Fil d'Ariane
Dès l'annonce de la fin des investigations en avril 2022 et depuis les réquisitions de non-lieu du parquet en novembre 2022, les réactions de la populations ont été très vives. Désormais, la décision est définitive. Les juges d'instruction ont prononcés lundi 2 janvier 2023, un non-lieu suite à l'enquête sur l'empoisonnement au chlordécone en Martinique et en Guadeloupe.
Plusieurs mobilisations populaires ont été organisées dans les rues de Fort-de-France et du Lamentin afin de dénoncer l'empoisonnement de la population puis le mécontent face au possible non-lieu (27 février 2021, 27 mars 2021, 28 mai 2022, 10 décembre 2022).
Comment réagissez-vous à cette décision attendue ?
Maître Louis Boutrin, Avocat de l’Association pour une Ecologie Urbaine : C'est sûr que la décision était attendue dès lors que les juges d'instruction n'ont jamais mis les principaux responsables en examen. Dès lors qu'ils n'ont jamais mis les pieds sur les lieux du crime, puisqu'il y a eu crime d'empoisonnement et qu'ils ne sont jamais venus en Martinique. Dès lors qu'ils n'ont jamais donné une suite favorable à nos nombreuses demandes de mise en examen, notamment des principaux acteurs de ce crime et des principaux délits, de mise en danger de la vie d'autrui, de tromperie et surtout d'utilisation de substance nuisible.
Celui qui aujourd'hui est atteint d'un cancer et celui qui sait qu'il a été empoisonné ne va certainement pas accepté ce déni de justice et la colère enfouie risque malheureusement d'exploser.
C'est pour nous un véritable scandale judiciaire qui vient s'ajouter au scandale sanitaire.
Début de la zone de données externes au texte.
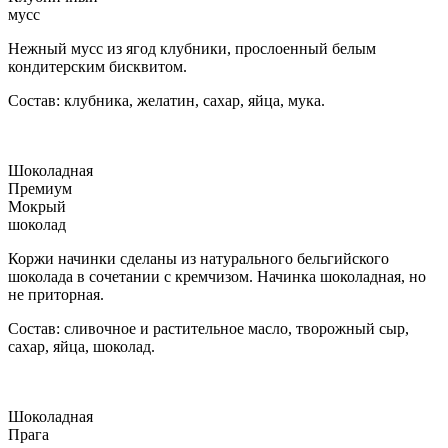
мусс
Нежный мусс из ягод клубники, прослоенный белым
кондитерским бисквитом.
Состав: клубника, желатин, сахар, яйца, мука.
Шоколадная
Премиум
Мокрый
шоколад
Коржи начинки сделаны из натурального бельгийского
шоколада в сочетании с кремчизом. Начинка шоколадная, но
не приторная.
Состав: сливочное и растительное масло, творожный сыр,
сахар, яйца, шоколад.
Шоколадная
Прага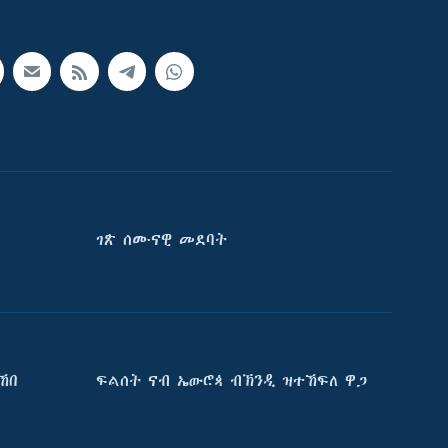
ገጽ ሰሙናዊ መደባት
ኸበ
ፍልሰት ናብ ኤውሮጳ ብኽንዲ ዝተኸፍለ ዋጋ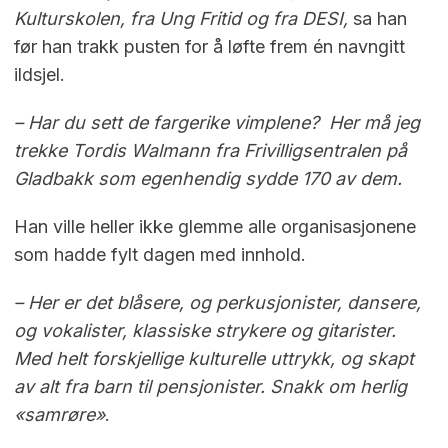
Kulturskolen, fra Ung Fritid og fra DESI,
sa han
før han trakk pusten for å løfte frem én navngitt
ildsjel.
– Har du sett de fargerike vimplene? Her må jeg
trekke Tordis Walmann fra Frivilligsentralen på
Gladbakk som egenhendig sydde 170 av dem.
Han ville heller ikke glemme alle organisasjonene
som hadde fylt dagen med innhold.
– Her er det blåsere, og perkusjonister, dansere,
og vokalister, klassiske strykere og gitarister.
Med helt forskjellige kulturelle uttrykk, og skapt
av alt fra barn til pensjonister. Snakk om herlig
«samrøre»
.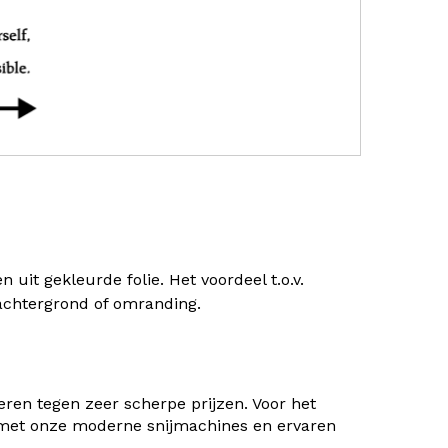
uit gekleurde folie. Het voordeel t.o.v.
) achtergrond of omranding.
ren tegen zeer scherpe prijzen. Voor het
 met onze moderne snijmachines en ervaren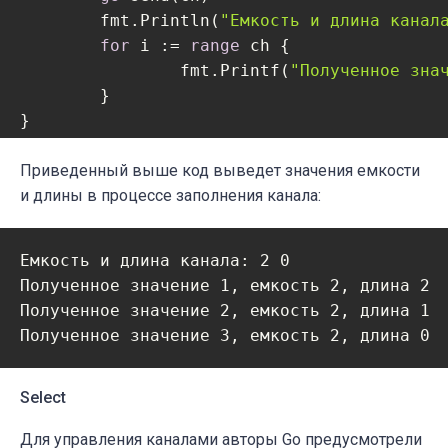
	fmt.Println(
"Емкость и длина канал
for
 i := 
range
 ch {

		fmt.Printf(
"Полученное зна
	}

Приведенный выше код выведет значения емкости
и длины в процессе заполнения канала:
Емкость и длина канала: 2 0

Полученное значение 1, емкость 2, длина 2

Полученное значение 2, емкость 2, длина 1

Select
Для управления каналами авторы Go предусмотрели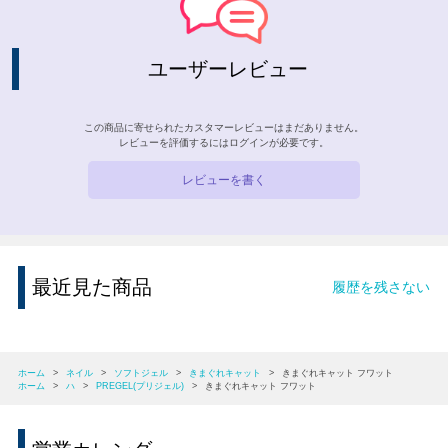
ユーザーレビュー
この商品に寄せられたカスタマーレビューはまだありません。
レビューを評価するには
ログイン
が必要です。
レビューを書く
最近見た商品
履歴を残さない
ホーム
>
ネイル
>
ソフトジェル
>
きまぐれキャット
>
きまぐれキャット フワット
ホーム
>
ハ
>
PREGEL(プリジェル)
>
きまぐれキャット フワット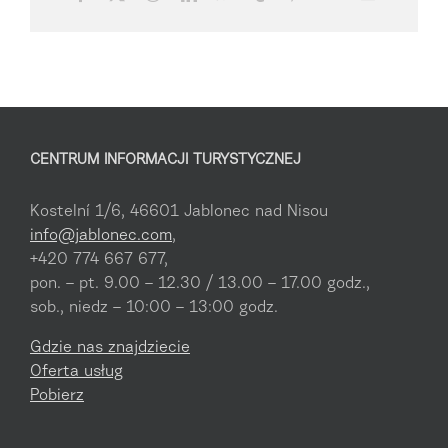
CENTRUM INFORMACJI TURYSTYCZNEJ
Kostelní 1/6, 46601 Jablonec nad Nisou
info@jablonec.com
,
+420 774 667 677,
pon. – pt. 9.00 – 12.30 / 13.00 – 17.00 godz.,
sob., niedz – 10:00 – 13:00 godz.
Gdzie nas znajdziecie
Oferta usług
Pobierz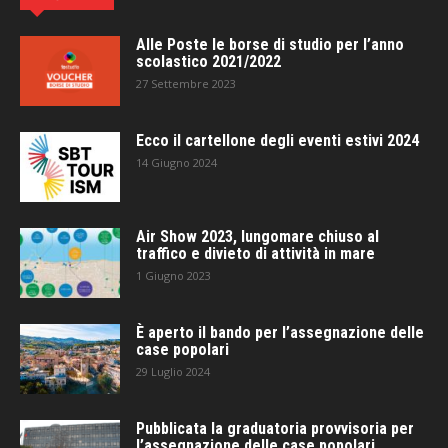
Alle Poste le borse di studio per l’anno
scolastico 2021/2022
27 Settembre 2023
Ecco il cartellone degli eventi estivi 2024
14 Giugno 2024
Air Show 2023, lungomare chiuso al
traffico e divieto di attività in mare
1 Giugno 2023
È aperto il bando per l’assegnazione delle
case popolari
29 Luglio 2024
Pubblicata la graduatoria provvisoria per
l’assegnazione delle case popolari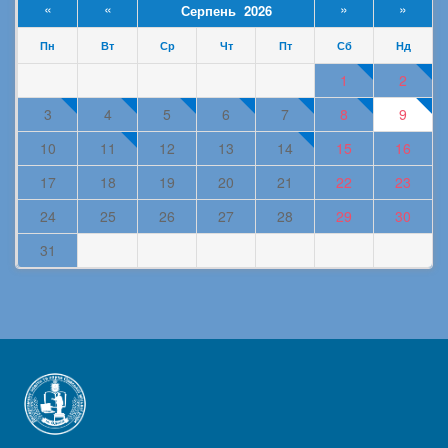
«
«
»
»
Серпень 2026
Пн
Вт
Ср
Чт
Пт
Сб
Нд
1
2
3
4
5
6
7
8
9
10
11
12
13
14
15
16
17
18
19
20
21
22
23
24
25
26
27
28
29
30
31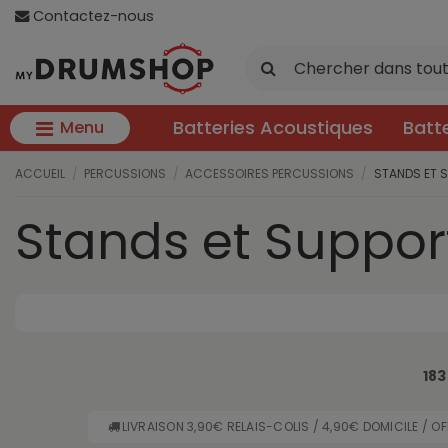
Contactez-nous
Batteries Acoustiques
Batt
Menu
ACCUEIL
PERCUSSIONS
ACCESSOIRES PERCUSSIONS
STANDS ET 
Stands et Suppor
183
LIVRAISON 3,90€ RELAIS-COLIS / 4,90€ DOMICILE / O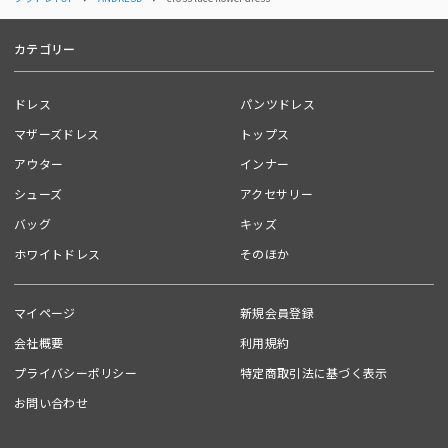
タグ
カテゴリー
#
フレア
#
骨格ウェーブ
#
七分袖〜長袖
#
ロング丈
#
レース
#
刺繍
#
イエベ
#
ブルベ
#
10代
#
20代
ドレス
パンツドレス
マザーズドレス
トップス
送料
アウター
インナー
【宅急便】配送ごとに600円
ご注文の商品合計金額が￥10,000(税込)以上の場合は、送料無料となり
シューズ
アクセサリー
ます。
バッグ
キッズ
ホワイトドレス
そのほか
お問い合わせ番号
01KGRX6FFXWHNQWNPSCZPSQG1N
マイページ
新規会員登録
品番 ：
50357
会社概要
利用規約
プライバシーポリシー
特定商取引法に基づく表示
お問い合わせ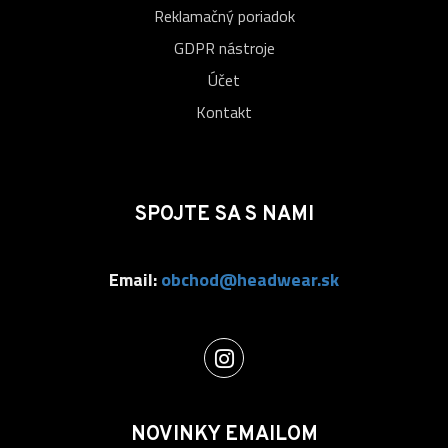
Reklamačný poriadok
GDPR nástroje
Účet
Kontakt
SPOJTE SA S NAMI
Email:
obchod@headwear.sk
NOVINKY EMAILOM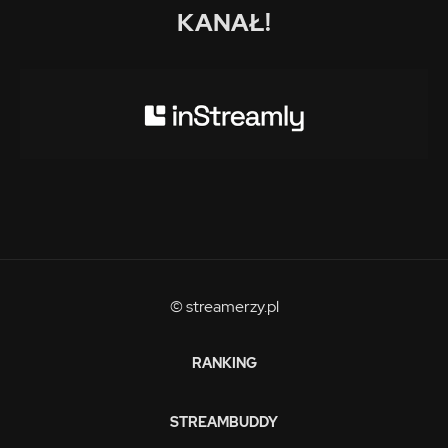
KANAŁ!
© streamerzy.pl
RANKING
STREAMBUDDY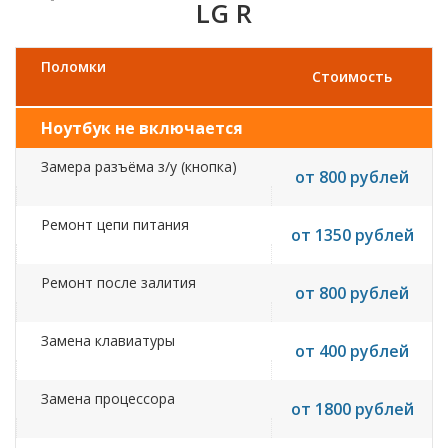
LG R
Поломки
Стоимость
Ноутбук не включается
Замера разъёма з/у (кнопка)
от 800 рублей
Ремонт цепи питания
от 1350 рублей
Ремонт после залития
от 800 рублей
Замена клавиатуры
от 400 рублей
Замена процессора
от 1800 рублей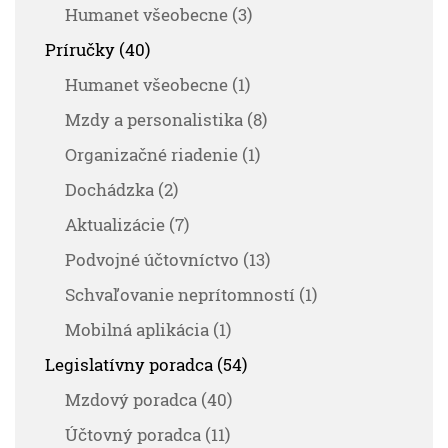
Humanet všeobecne (3)
Príručky (40)
Humanet všeobecne (1)
Mzdy a personalistika (8)
Organizačné riadenie (1)
Dochádzka (2)
Aktualizácie (7)
Podvojné účtovníctvo (13)
Schvaľovanie neprítomností (1)
Mobilná aplikácia (1)
Legislatívny poradca (54)
Mzdový poradca (40)
Účtovný poradca (11)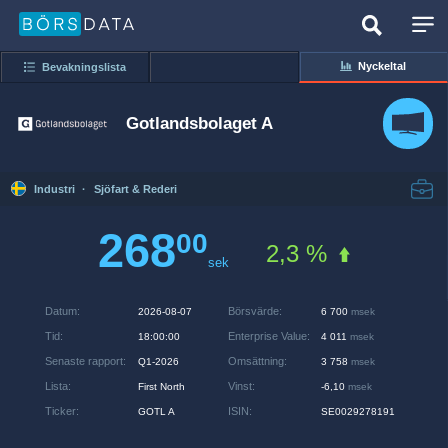
Nyckeltal
Bevakningslista
Gotlandsbolaget A
Industri
·
Sjöfart & Rederi
268
00
2,3 %
sek
Datum
:
Börsvärde
:
2026-08-07
6 700
msek
Tid
:
Enterprise Value
:
18:00:00
4 011
msek
Senaste rapport
:
Omsättning
:
Q1-2026
3 758
msek
Lista
:
Vinst
:
First North
-6,10
msek
Ticker
:
ISIN
:
GOTL A
SE0029278191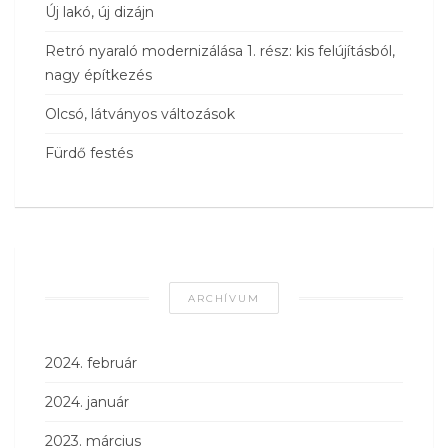
Új lakó, új dizájn
Retró nyaraló modernizálása 1. rész: kis felújításból,
nagy építkezés
Olcsó, látványos változások
Fürdő festés
ARCHÍVUM
2024. február
2024. január
2023. március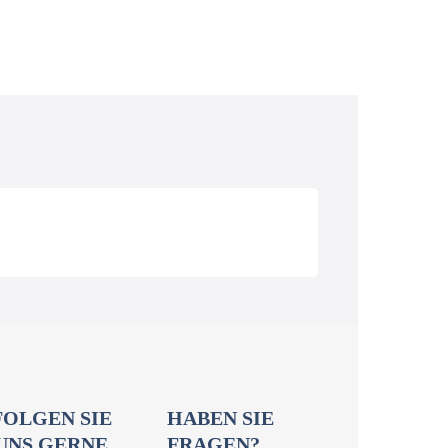
)
Österreich (AT)
Schweiz (CH)
FOLGEN SIE
HABEN SIE
UNS GERNE
FRAGEN?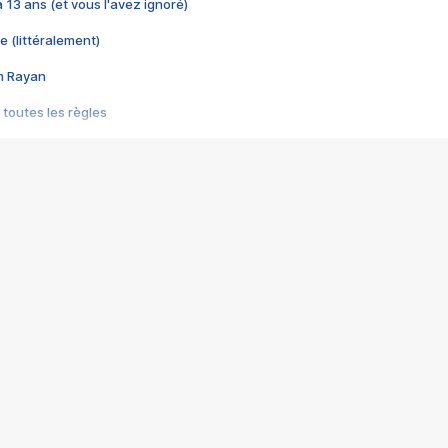
 a 13 ans (et vous l'avez ignoré)
e (littéralement)
im Rayan
 toutes les règles
s les jeux vidéo
us choquant de Rockstar ? - Le scandale BULLY
e plus moche de Steam
du RÊVE tourne au CAUCHEMAR
pendant 8 heures
it… à tort
umiliés par un jeu vidéo
ire - Final Fantasy 8
ti un empire - Age of Empires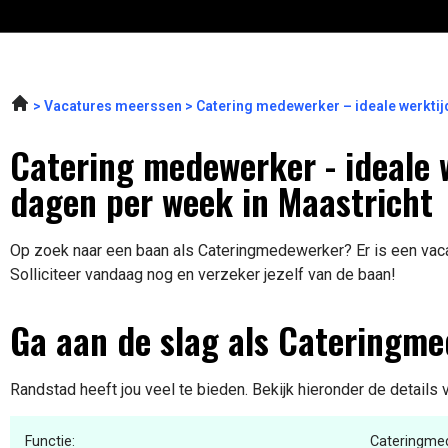
Vacatures meerssen
Catering medewerker – ideale werktij
Catering medewerker - ideale w
dagen per week in Maastricht
Op zoek naar een baan als Cateringmedewerker? Er is een vacat
Solliciteer vandaag nog en verzeker jezelf van de baan!
Ga aan de slag als Cateringm
Randstad heeft jou veel te bieden. Bekijk hieronder de details
Functie:
Cateringme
Nous avons pû constater à la fois une faillite des services de l'État qui ont manqué à leur devoir constitutionnel de protection de la santé des Guadeloupéens et des Martiniquais en délivrant des autorisations de mise sur le marché pour un pesticide dont la toxicité était connue par la communauté scientifique, les pouvoirs publics et les importateurs.
Quel est le devenir de la procédure judiciaire en cours des associations, dont la vôtre ?
Maître Louis Boutrin : Nous n'avons toujours pas été destinataires de la notification de l'ordonnance des juges d'instruction. Dès réception de cette notification, nous allons interjeter appel, nous avons 10 jours pour le faire. Nous allons épuiser toutes les voix de recours dans le droit interne et à l'issue de cela si nous n'avons pas obtenu gain de cause, nous allons porter l'affaire devant les juridictions européennes et internationales.
Que redoutez-vous après une telle décision ?
Maître Louis Boutrin : Ce qu'il faut redouter malheureusement, c'est la réaction de la population. Le chlordécone est un dangereux poison qui a une forte rémanence dans les sols, qui a des effets qui sont connus sur la santé. Actuellement, nous avons la prévalence du taux de cancer de la prostate la plus élevée au monde. Celui qui aujourd'hui est atteint d'un cancer et celui qui sait qu'il a été empoisonné ne va certainement pas accepté ce déni de justice et la colère enfouie risque malheureusement d'exploser. Quand on provoque le désordre avec de telle décision, cela peut engendrer un vrai désordre social beaucoup plus grand. Ce n'est pas ce que nous souhaitons pour la Martinique en cette période de voeux. Notre souhait et notre voeu c'est que la Martinique mérite mieux, la paix et une justice équitable à l'instar de tous les autres citoyens.